Despite these risks, an anticipated uptick in electronics exports and favourable base effects could partially offset negative impacts. As such, we forecast Malaysia's exports of goods and services to rebound with a growth rate of +5.4% in 2024. Moreover, the IMF anticipates a 3.1% expansion in global GDP, driven by improved growth prospects in the world's largest economies, the US and China, both of which are Malaysia’s foremost trading partners. This enhanced global economic outlook is expected to be bolstered by heightened private and public expenditures, increased labour force engagement, enhanced supply chain dynamics, and more favourable energy and commodity prices. MITI and its agency, MATRADE, maintain a cautious yet optimistic stance, remaining vigilant regarding global risks while actively seeking export opportunities in both existing and new markets, in alignment with the National Trade Blueprint.
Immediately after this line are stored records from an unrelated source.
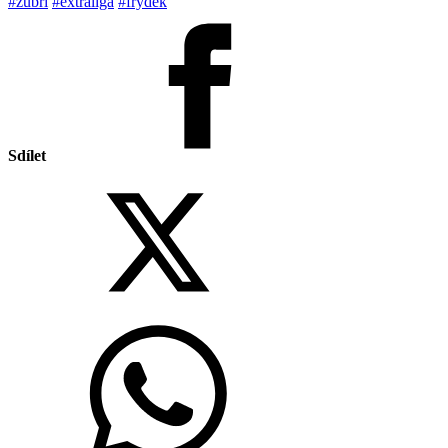
#zubří
#extraliga
#frýdek
Sdílet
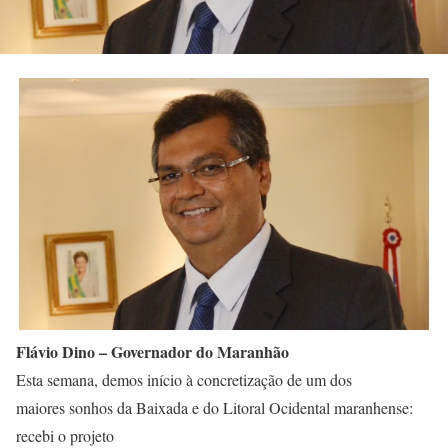
Flávio Dino – Governador do Maranhão
Esta semana, demos início à concretização de um dos
maiores sonhos da Baixada e do Litoral Ocidental maranhense:
recebi o projeto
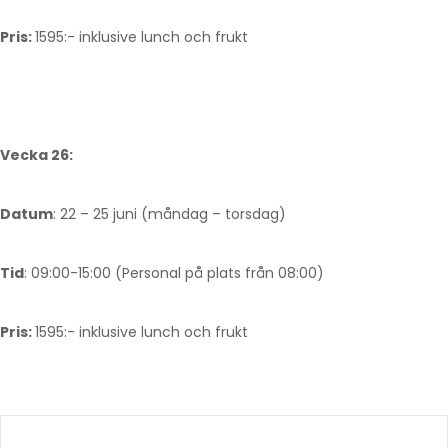
Pris:
1595:- inklusive lunch och frukt
Vecka 26:
Datum
: 22 – 25 juni (måndag – torsdag)
Tid
: 09:00-15:00 (Personal på plats från 08:00)
Pris:
1595:- inklusive lunch och frukt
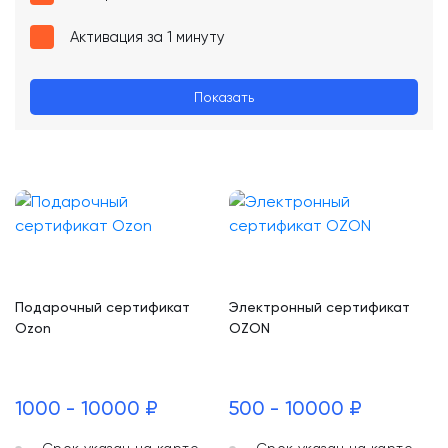
Активация за 1 минуту
Показать
Подарочный сертификат
Электронный сертификат
Ozon
OZON
1000 - 10000 ₽
500 - 10000 ₽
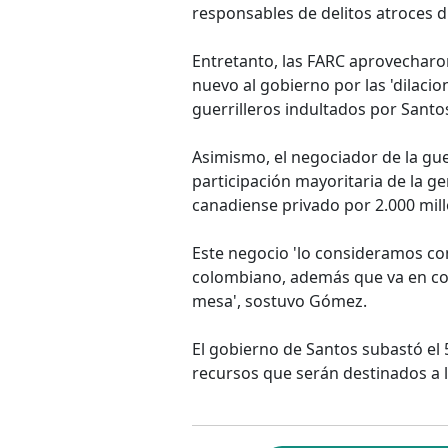
responsables de delitos atroces du
Entretanto, las FARC aprovecharon
nuevo al gobierno por las 'dilaci
guerrilleros indultados por Sant
Asimismo, el negociador de la guer
participación mayoritaria de la g
canadiense privado por 2.000 mill
Este negocio 'lo consideramos co
colombiano, además que va en cont
mesa', sostuvo Gómez.
El gobierno de Santos subastó el 
recursos que serán destinados a l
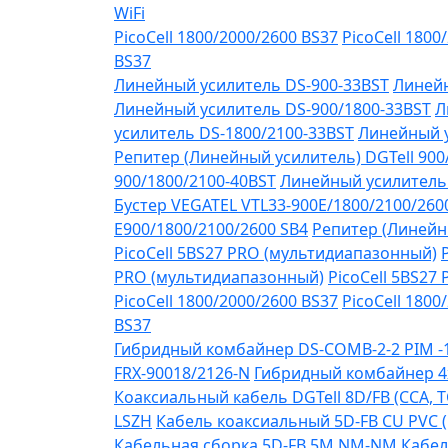
WiFi
PicoCell 1800/2000/2600 BS37
PicoCell 1800
BS37
Линейный усилитель DS-900-33BST
Линейн
Линейный усилитель DS-900/1800-33BST
Л
усилитель DS-1800/2100-33BST
Линейный у
Репитер (Линейный усилитель) DGTell 900
900/1800/2100-40BST
Линейный усилитель 
Бустер VEGATEL VTL33-900E/1800/2100/260
Е900/1800/2100/2600 SB4
Репитер (Линейны
PicoCell 5BS27 PRO (мультидиапазонный)
PRO (мультидиапазонный)
PicoCell 5BS27
PicoCell 1800/2000/2600 BS37
PicoCell 1800
BS37
Гибридный комбайнер DS-COMB-2-2 PIM 
FRX-90018/2126-N
Гибридный комбайнер 4
Коаксиальный кабель DGTell 8D/FB (CCA, T
LSZH
Кабель коаксиальный 5D-FB CU PVC 
Кабельная сборка 5D-FB 5М NM-NM
Кабел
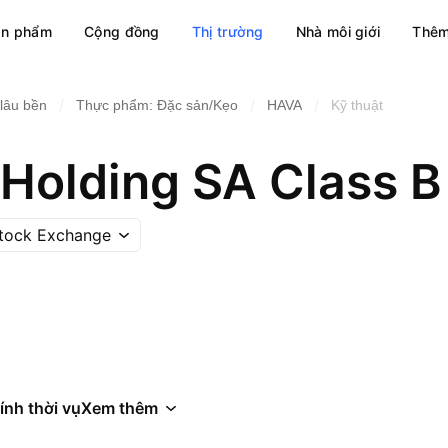
ản phẩm
Cộng đồng
Thị trường
Nhà môi giới
Thêm
/
/
/
lâu bền
Thực phẩm: Đặc sản/Kẹo
HAVA
Kỹ thuật
Holding SA Class B
Stock Exchange
ính thời vụ
Xem thêm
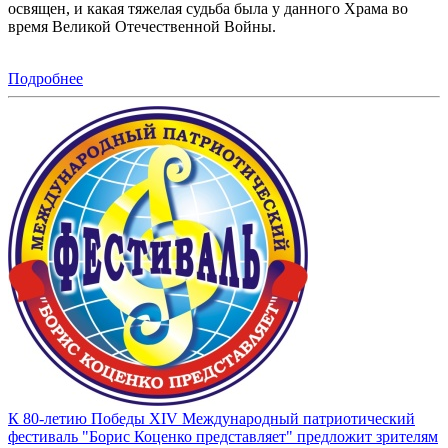
освящен, и какая тяжелая судьба была у данного Храма во
время Великой Отечественной Войны.
Подробнее
К 80-летию Победы XIV Международный патриотический
фестиваль "Борис Коценко представляет" предложит зрителям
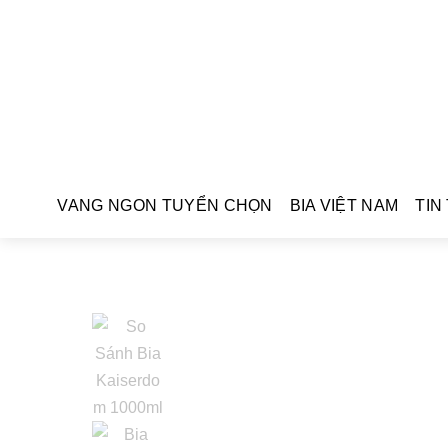
VANG NGON TUYỂN CHỌN
BIA VIỆT NAM
TIN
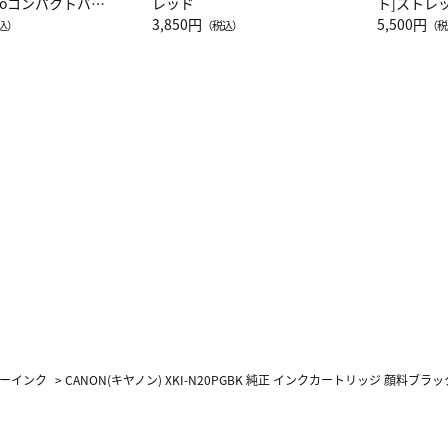
attoコンパクトバッ
レッド
ト]ストレ
JAL客室乗務員
3,850円
ーネック別
5,500円
込）
（税込）
（税
カーフ柄
ーインク
>
CANON(キヤノン) XKI-N20PGBK 純正 インクカートリッジ 顔料ブラッ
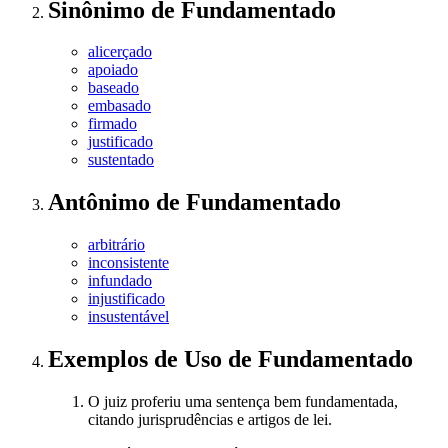
Sinônimo
de
Fundamentado
alicerçado
apoiado
baseado
embasado
firmado
justificado
sustentado
Antônimo
de
Fundamentado
arbitrário
inconsistente
infundado
injustificado
insustentável
Exemplos de Uso
de Fundamentado
O juiz proferiu uma sentença bem fundamentada,
citando jurisprudências e artigos de lei.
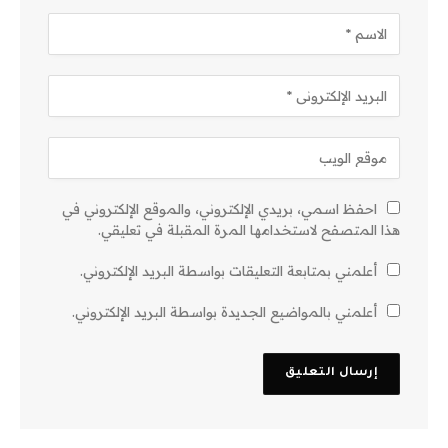
احفظ اسمي، بريدي الإلكتروني، والموقع الإلكتروني في
هذا المتصفح لاستخدامها المرة المقبلة في تعليقي.
أعلمني بمتابعة التعليقات بواسطة البريد الإلكتروني.
أعلمني بالمواضيع الجديدة بواسطة البريد الإلكتروني.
The World Trade Organization (WTO) forecasts a 3.3% expansion in global trade for 2024, in line with a steady 2.5% global GDP growth rate. Trade is expected to outpace GDP growth in 2024, reflecting the influence of business-cycle sensitive investment and durable goods. Risks to the forecast include a potential slowdown in China and a resurgence of inflation in advanced economies, possibly necessitating prolonged higher interest rates. Conversely, rapid inflation declines, enabling an early shift from contractionary monetary policies, could lead to growth exceeding expectations.